Earlier this month, a lawyer from Apple's legal counsel, O'Melveny & Myers, managed to get an open-source project called the iPodhash pulled from Bluwiki, a free Web site used to create Wiki pages, saying the project is illegal under the terms of the U.S. Digital Millennium Copyright Act (DMCA).
"It has come to our attention that a website you operate, www.bluwiki.com, is disseminating information designed to circumvent Apple's FairPlay digital rights management system," wrote O'Melveny & Myers representative Ian Ramage in an e-mail that was later posted to Bluwiki. "FairPlay is considered anti-circumvention technology under the Digital Millennium Copyright Act. The DMCA explicitly prohibits the dissemination of information that can be used to circumvent such technology."
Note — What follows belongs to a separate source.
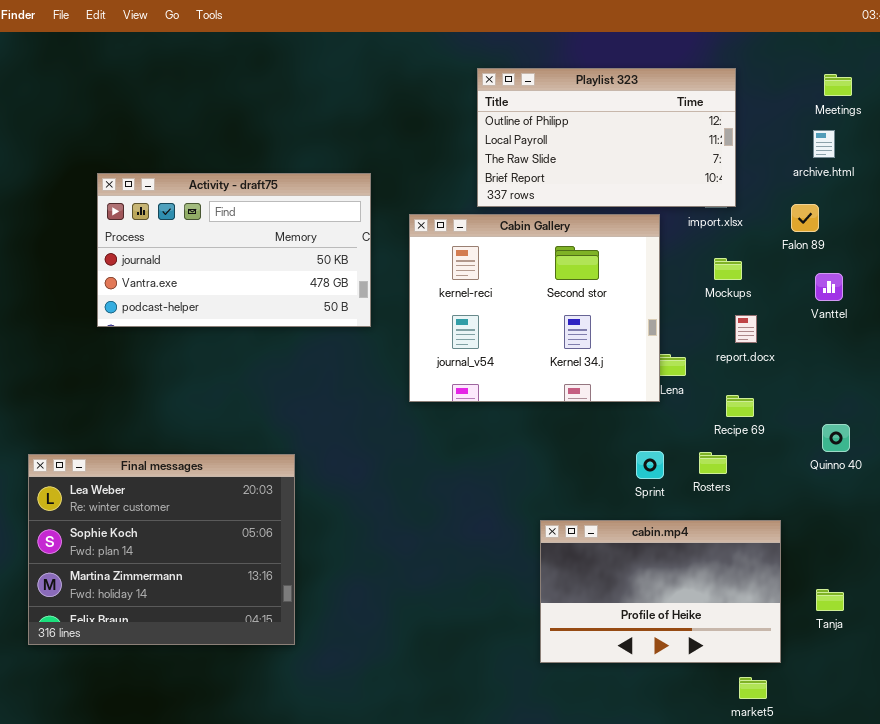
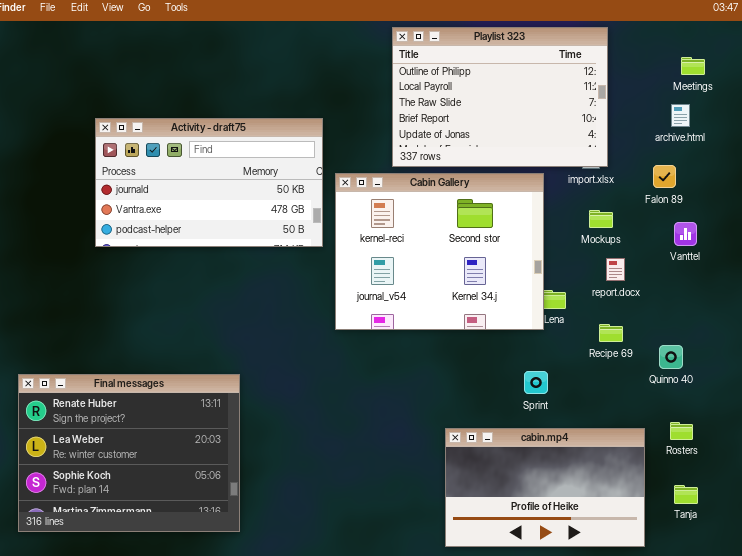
Playlist 323: [477,68,736,207] -> [392,27,608,167], resized
Activity - draft75: [97,173,371,327] -> [95,118,323,247], moved
Quinno 40: [822,424,850,452] -> [659,345,683,369], moved
Rosters: [699,452,727,474] -> [670,422,693,440], moved
Final messages: [28,454,295,645] -> [18,374,240,532], scrolled up 1 row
Bluwiki's founder, Sam Odio, complied with the takedown request, but in an interview Tuesday he said that iPodhash's developer is not trying to get around Apple's copy protection. "He's not developing software to unencrypt the songs," he said. "What he's actually doing is unencrypting the database."
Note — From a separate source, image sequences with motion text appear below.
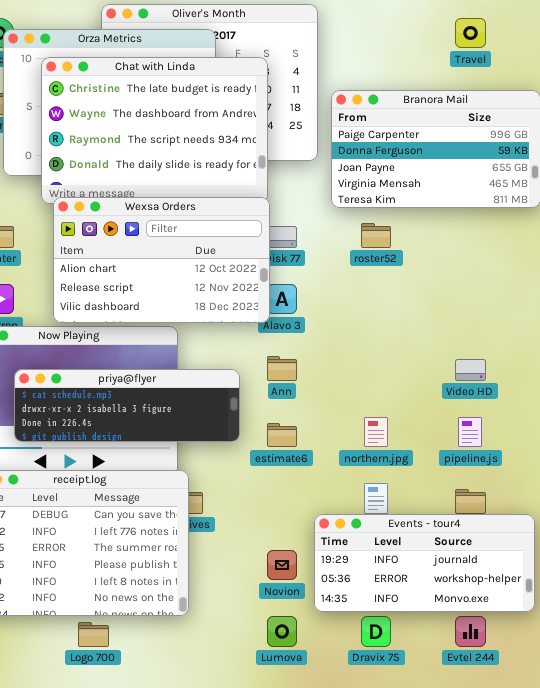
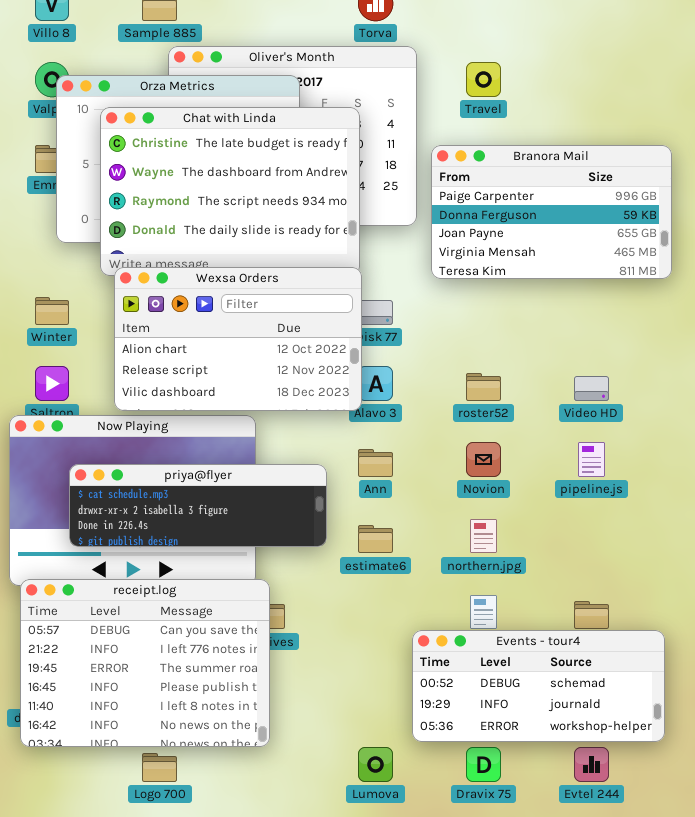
Travel: [455,18,486,48] -> [466,62,501,97], moved
roster52: [361,223,391,248] -> [466,373,501,401], moved
Video HD: [455,359,486,381] -> [574,376,609,401], moved
pipeline.js: [458,417,482,447] -> [578,442,605,477], moved
Events - tour4: [314,514,535,612] -> [412,630,665,742], scrolled up 1 row
Novion: [267,550,297,580] -> [466,442,501,477], moved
Here's how the EFF explained the matter in a posting to its blog Tuesday by senior staff attorney Fred von Lohmann:
In September 2007, Apple introduced new software into iTunes and the iPod that runs a cryptographic operation on iTunes data, creating a special number called a checksum hash. The number is used to ensure that the iPod is talking to Apple's iTunes software, rather than other programs such as Winamp or Songbird.
The Apple checksum was quickly reverse-engineered, allowing those other music-playing applications to be used with Apple's devices. Recently, however, Apple shipped new versions of the iPhone and iPod touch that use a new crypto technique that has not been cracked. That's what the engineers were discussing on Bluwiki, von Lohmann said.
"Although it doesn't appear that the authors had yet figured out the new iTunesDB hashing mechanism, Apple's lawyers nevertheless sent a nastygram to the wiki administrator," he wrote.
Neither Apple nor O'Melveny & Myers responded to requests for comment for this story.